### PROBLEM TO SOLVE
Please copy the entire excerpt on TOMS and employee volunteering word for word, without any changes.

### EXCERPT PROVIDED
================

Giving Back to Our Community

Blake Mycoskie, TOMS founder, didn’t stop there. The for-profit philanthropist also encourages employees at the company to volunteer. Mycoskie offers opportunities for his staff of do-gooders through organized programs with partner agencies that focus on the areas of education, homelessness and hunger.

Such generosity is contagious, and bosses far and wide have begun to bring similar policies into their corporate cultures for the greater good.

“Why, exactly, is creating opportunities for employees to volunteer so important for building a valuable company culture?” Mycoskie asks in a LinkedIn article. “It connects your business with the community. When employees are encouraged to volunteer, you create a distinct personality for your brand that you might not otherwise be able to develop.”

Volunteering puts everything in perspective. Tutoring an illiterate child can make you thankful for the public-school system and the teachers shaping young students’ futures. Helping a homeless person prepare for a job interview can make you thankful for the roof over your head and the comfortable bed you sleep in every night. Serving a hot meal to a family that can’t afford to feed its children can make you thankful for the full plate on your dinner table and the nutrition it is providing your body.

“Employees experience a refreshed outlook on life – and their work,” Mycoskie writes. “And that often translates to your job: how you view it, the way you get things done, even how to handle a vexing problem you’ve been unable to fix before.”

Most working people struggle to find time to volunteer while balancing their household, personal and professional duties. Giving employees the opportunity to take time off from work to volunteer – on behalf of their company – solves the problem.

================

### Stored items from a collection
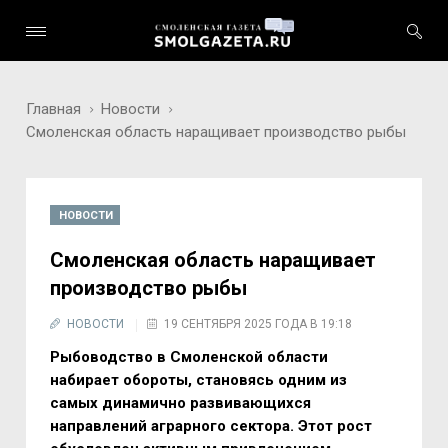
Главная
Новости
Смоленская область наращивает производство рыбы
НОВОСТИ
Смоленская область наращивает
производство рыбы
НОВОСТИ
19 СЕНТЯБРЯ 2025 ГОДА В 19:18
Рыбоводство в Смоленской области
набирает обороты, становясь одним из
самых динамично развивающихся
направлений аграрного сектора. Этот рост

================

### PROBLEM SOLUTION
Giving Back to Our Community

Blake Mycoskie, TOMS founder, didn’t stop there. The for-profit philanthropist also encourages employees at the company to volunteer. Mycoskie offers opportunities for his staff of do-gooders through organized programs with partner agencies that focus on the areas of education, homelessness and hunger.

Such generosity is contagious, and bosses far and wide have begun to bring similar policies into their corporate cultures for the greater good.

“Why, exactly, is creating opportunities for employees to volunteer so important for building a valuable company culture?” Mycoskie asks in a LinkedIn article. “It connects your business with the community. When employees are encouraged to volunteer, you create a distinct personality for your brand that you might not otherwise be able to develop.”

Volunteering puts everything in perspective. Tutoring an illiterate child can make you thankful for the public-school system and the teachers shaping young students’ futures. Helping a homeless person prepare for a job interview can make you thankful for the roof over your head and the comfortable bed you sleep in every night. Serving a hot meal to a family that can’t afford to feed its children can make you thankful for the full plate on your dinner table and the nutrition it is providing your body.

“Employees experience a refreshed outlook on life – and their work,” Mycoskie writes. “And that often translates to your job: how you view it, the way you get things done, even how to handle a vexing problem you’ve been unable to fix before.”

Most working people struggle to find time to volunteer while balancing their household, personal and professional duties. Giving employees the opportunity to take time off from work to volunteer – on behalf of their company – solves the problem.